3. Incentives Favour Optimism
Project teams are rarely rewarded for declaring “this does not work”.
Budgets, promotions, vendor relationships, and reputation all encourage positive framing.
So AI systems are described as:
“improving steadily”,
“early but promising”,
“strategic capability building”.
Very few are shut down decisively.
4. Vendors Optimise for Benchmarks
External providers optimise for:
benchmark scores,
demo performance,
general capabilities.
Your business operates in:
messy workflows,
legacy systems,
regulatory boundaries,
political hierarchies.
The gap between benchmark excellence and operational excellence is rarely quantified before procurement.
5. No “Kill Metric”
Most AI deployments lack predefined failure thresholds.
Without a kill metric—an agreed performance boundary that triggers shutdown—projects linger indefinitely in a semi-working state.
They are too embedded to remove.
Too weak to celebrate.
Too risky to ignore.
The Real Risk: Decision Contamination
The most dangerous AI systems are not the ones that fail loudly.
They are the ones that influence decisions subtly while being partially wrong.
A pricing model that nudges margins down by 0.3%.
A hiring filter that skews candidate pools gradually.
A credit score adjustment that compounds bias over time.
A recommendation engine that shifts demand unpredictably.
Each effect is small.
Collectively, they reshape the organisation.
And often, no one can trace the outcome back to the model.
A Practical Framework: Prove or Pause
If you want to know whether your AI works, implement the five disciplines immediately.

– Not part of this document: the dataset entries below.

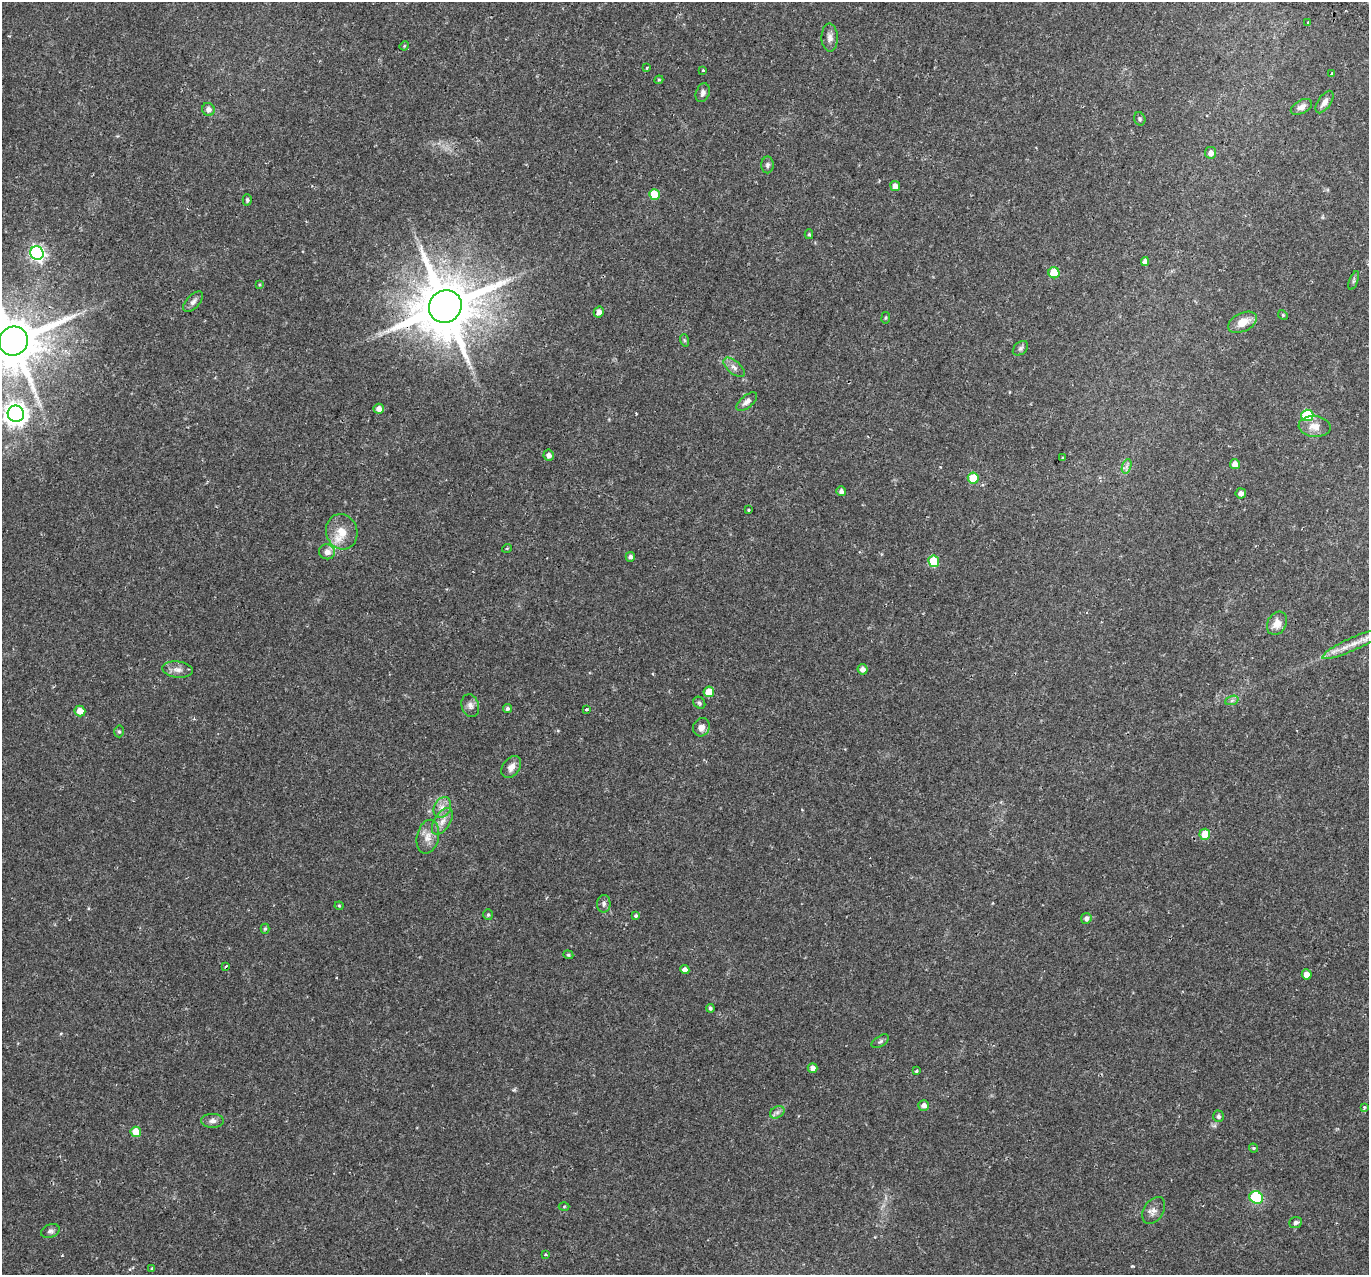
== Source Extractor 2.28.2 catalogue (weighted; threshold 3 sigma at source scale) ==
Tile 10 of 4 x 4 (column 2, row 3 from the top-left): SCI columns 1438-2804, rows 1570-2842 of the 5617 x 5745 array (HDU 1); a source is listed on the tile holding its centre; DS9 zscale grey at full resolution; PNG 1371 x 1277 px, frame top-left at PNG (2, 2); each listed source drawn as its Kron ellipse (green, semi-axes under 4 px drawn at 4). Shown black and unused: <1% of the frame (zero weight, under 2 of 3 exposures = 5% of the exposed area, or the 3 px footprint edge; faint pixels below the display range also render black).
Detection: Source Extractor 2.28.2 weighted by HDU 2 'WHT'; one run over the whole footprint, this tile lists its part. Background 0.0342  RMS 0.0038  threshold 0.0171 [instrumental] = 3 sigma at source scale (4.5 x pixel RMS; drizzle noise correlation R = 1.50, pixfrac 1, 0.0396/0.0396 arcsec/px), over >= 5 px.
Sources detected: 98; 1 cosmic-ray / hot-pixel residue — neither listed nor drawn; the other 97 listed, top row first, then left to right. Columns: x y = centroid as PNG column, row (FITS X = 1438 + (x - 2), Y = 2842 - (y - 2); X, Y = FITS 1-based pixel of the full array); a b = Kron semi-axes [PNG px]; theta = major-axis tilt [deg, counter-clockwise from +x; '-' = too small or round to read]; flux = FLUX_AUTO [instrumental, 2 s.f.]
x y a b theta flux
1308 22 3 2 - 1.1
830 38 14 8 -89 2.1
404 46 5 3 - 0.34
647 68 3 3 - 0.38
703 70 3 3 - 0.84
1331 73 3 3 - 1.5
659 80 4 4 - 0.41
703 93 9 6 69 1.3
1324 102 13 6 56 2
1301 107 11 6 27 1.7
208 109 6 6 - 1.8
1140 119 7 5 -67 0.71
1211 153 6 5 - 1.9
767 165 8 6 89 0.96
895 186 5 5 - 2.1
654 194 5 5 - 8.3
247 200 5 4 - 0.79
809 234 5 4 - 0.52
37 253 7 6 - 100
1145 261 4 4 - 1.7
1054 273 5 5 - 10
1354 281 10 3 69 0.66
260 285 4 3 - 0.39
193 302 13 6 46 1.5
445 306 17 15 40 2900
599 312 5 5 - 2.2
1283 315 5 4 - 0.43
886 318 6 3 81 0.4
1242 322 15 9 26 4.9
684 340 6 4 -71 0.52
13 341 15 14 - 2500
1020 348 9 6 41 0.92
734 367 13 6 -41 1.7
747 402 12 6 39 1.6
379 409 5 5 - 2.2
16 414 8 8 - 300
1307 415 6 6 - 21
1315 426 16 10 -5 3.8
549 455 5 5 - 1.6
1063 458 4 3 - 0.35
1235 464 5 5 - 2.6
1127 466 7 4 71 0.96
973 478 5 5 - 10
841 491 5 4 - 1.3
1241 493 5 5 - 1.7
749 510 3 3 - 0.41
342 532 18 15 -75 6.5
507 548 5 3 - 0.31
327 552 8 7 - 2.5
630 557 5 4 - 1.1
934 561 5 5 - 11
1277 623 12 9 61 3.7
1354 643 35 6 24 5.9
863 669 5 5 - 2.1
177 670 15 8 -8 2.5
709 692 5 5 - 4.8
1232 700 7 4 20 0.75
699 703 6 5 - 0.69
470 706 11 8 -75 1.8
507 709 4 4 - 0.77
587 709 3 3 - 1.3
80 711 5 5 - 3.6
701 727 9 8 - 2.4
119 731 6 5 - 0.64
511 767 12 8 53 2.4
442 807 11 8 63 2.5
442 821 15 8 58 2.9
1205 834 5 5 - 6.5
428 837 17 11 76 3.8
604 904 9 6 87 1.2
339 906 4 4 - 0.38
488 915 5 4 - 0.59
636 916 4 4 - 0.63
1086 918 5 5 - 1.3
265 929 5 4 - 0.53
568 955 5 4 - 0.47
226 966 4 2 - 0.61
685 970 4 4 - 1.8
1307 974 5 5 - 2.7
710 1008 4 3 - 0.73
880 1041 10 5 32 0.79
813 1068 5 4 - 1.9
916 1071 3 3 - 0.43
924 1105 5 5 - 1.8
1364 1107 4 4 - 0.45
777 1112 8 5 30 1.1
1218 1116 6 5 - 0.9
212 1121 11 7 -1 1.6
136 1132 5 5 - 5.7
1254 1148 4 3 - 0.54
1256 1197 7 6 - 36
564 1207 5 3 - 0.39
1154 1210 15 9 58 2.4
1296 1222 6 5 - 1.1
50 1231 9 6 20 1.2
546 1255 4 2 - 0.34
152 1268 4 3 - 0.37
Overlapping masked pixels (flux is a lower limit): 2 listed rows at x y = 445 306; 13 341
Isophote crosses this tile's border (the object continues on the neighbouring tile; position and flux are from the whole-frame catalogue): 2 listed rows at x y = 13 341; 1354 643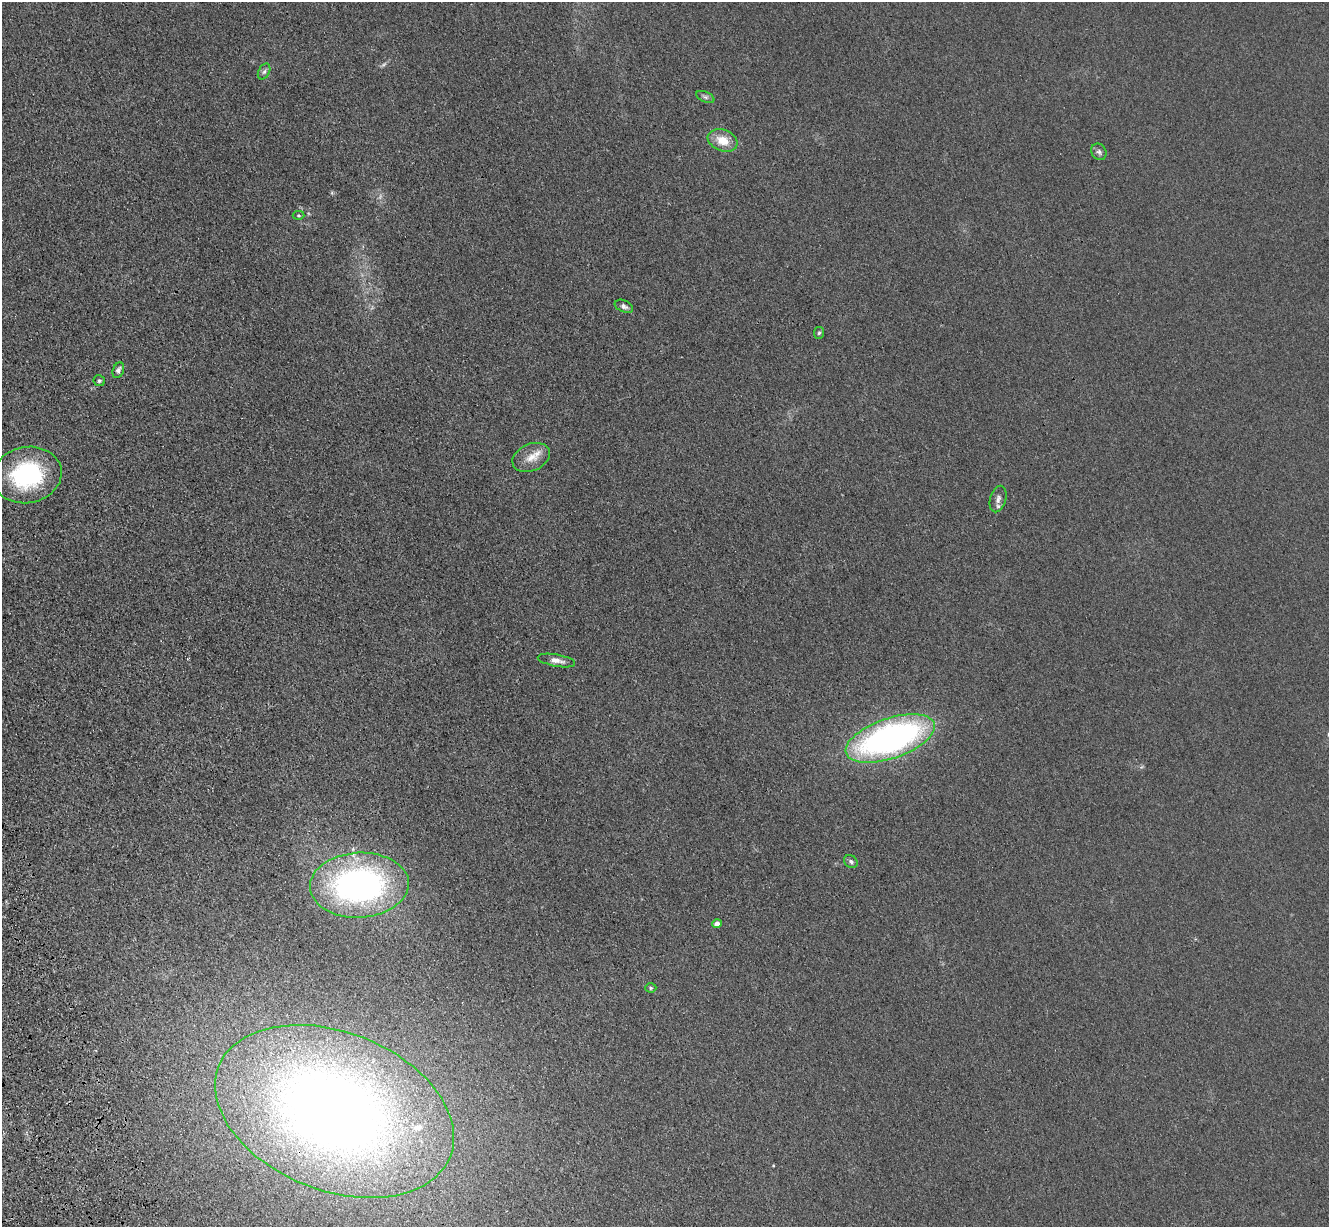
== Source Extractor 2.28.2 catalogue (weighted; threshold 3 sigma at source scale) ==
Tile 7 of 4 x 4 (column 3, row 2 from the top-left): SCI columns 2769-4095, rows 2648-3872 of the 5535 x 5417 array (HDU 1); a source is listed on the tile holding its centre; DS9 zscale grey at full resolution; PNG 1331 x 1229 px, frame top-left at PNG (2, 2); each listed source drawn as its Kron ellipse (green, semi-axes under 4 px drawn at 4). Shown black and unused: <1% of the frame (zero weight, under 3 of 4 exposures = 6% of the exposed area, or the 3 px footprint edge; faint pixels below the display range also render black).
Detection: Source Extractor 2.28.2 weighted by HDU 2 'WHT'; one run over the whole footprint, this tile lists its part. Background 0.0347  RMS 0.0061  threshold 0.0274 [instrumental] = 3 sigma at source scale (4.5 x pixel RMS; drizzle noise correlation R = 1.50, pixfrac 1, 0.05/0.05 arcsec/px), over >= 5 px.
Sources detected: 23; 2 too faint to see at this stretch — neither listed nor drawn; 2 inside a brighter listed object's ellipse — not listed separately; the other 19 listed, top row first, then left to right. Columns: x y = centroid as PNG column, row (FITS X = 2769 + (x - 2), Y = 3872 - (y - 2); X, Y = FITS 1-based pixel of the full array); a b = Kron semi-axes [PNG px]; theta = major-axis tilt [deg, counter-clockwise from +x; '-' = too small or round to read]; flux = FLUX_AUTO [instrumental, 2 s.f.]
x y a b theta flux
264 72 8 5 62 1.7
705 97 10 5 -25 1.5
723 140 15 10 -21 10
1099 152 9 7 -59 1.9
299 215 6 4 -2 0.78
624 306 10 6 -23 2.1
819 333 6 5 - 1
118 370 8 5 68 1.9
99 381 6 5 - 1.1
531 457 20 13 23 7.9
27 475 35 28 11 66
998 499 13 8 74 3.2
556 660 19 6 -10 4
890 738 47 20 19 220
851 861 7 6 - 1.4
359 885 49 32 3 190
717 924 4 4 - 5.4
651 988 6 4 -1 0.88
335 1111 124 79 -21 730
Overlapping masked pixels (flux is a lower limit): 1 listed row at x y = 335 1111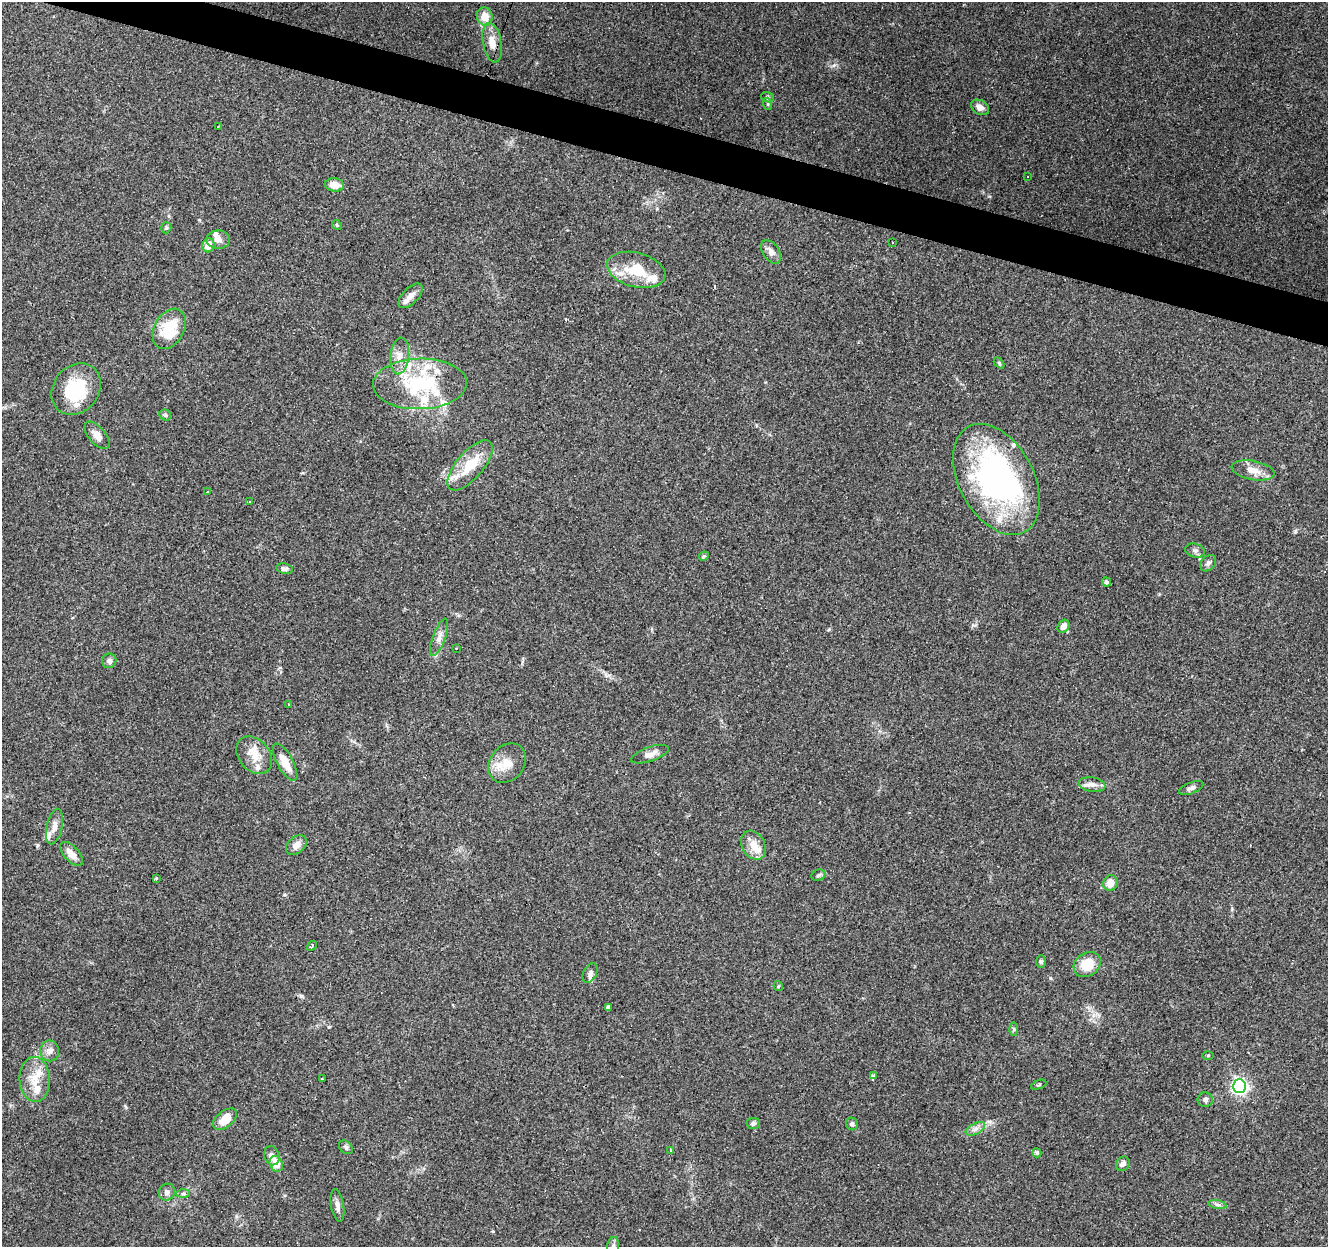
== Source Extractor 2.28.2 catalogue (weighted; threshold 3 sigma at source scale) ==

1. Define Economic Output Per Decision
Not “model accuracy”.
Not “usage rate”.
Define:
cost per inference,
value per correct output,
cost per error,
downstream operational impact.
Translate AI into unit economics.
2. Install Live Production Monitoring
Track:
performance by segment,
drift indicators,
override rates,
anomaly spikes.
If you monitor financial systems daily, why monitor AI quarterly?
3. Introduce Counterfactual Testing
Run controlled comparisons where possible:
phased rollouts,
shadow modes,
controlled randomisation.
Prove causality before scale.
4. Make Override Visible
Track how often humans:
correct outputs,
ignore suggestions,
escalate cases.
Human distrust is data.
5. Agree a Kill Threshold
Pre-define:
minimum acceptable performance,
maximum tolerable risk exposure,
review cadence.
If thresholds are breached, pause deployment automatically.
This is governance, not pessimism.
The Strategic Advantage of Admitting Uncertainty
There is a counterintuitive competitive edge emerging:
The firms that admit they do not know whether their AI works are better positioned than those who assume it does.
Why?
Because they design measurement before scale.
They build governance before automation.
They treat AI as infrastructure, not marketing.
In a tightening regulatory environment, especially in Europe, this discipline will not be optional.
It will be audited.
The Question That Changes the Conversation
Instead of asking:
“Where else can we use AI?”
Ask:
“Where can we prove it works?”
That single shift transforms AI from a narrative into an asset.
Most organisations today cannot confidently prove that their AI works in economic, operational, and regulatory terms.
The ones that can will not necessarily have better models.
They will have better discipline.
And discipline—not intelligence—will determine who captures durable value from artificial intelligence.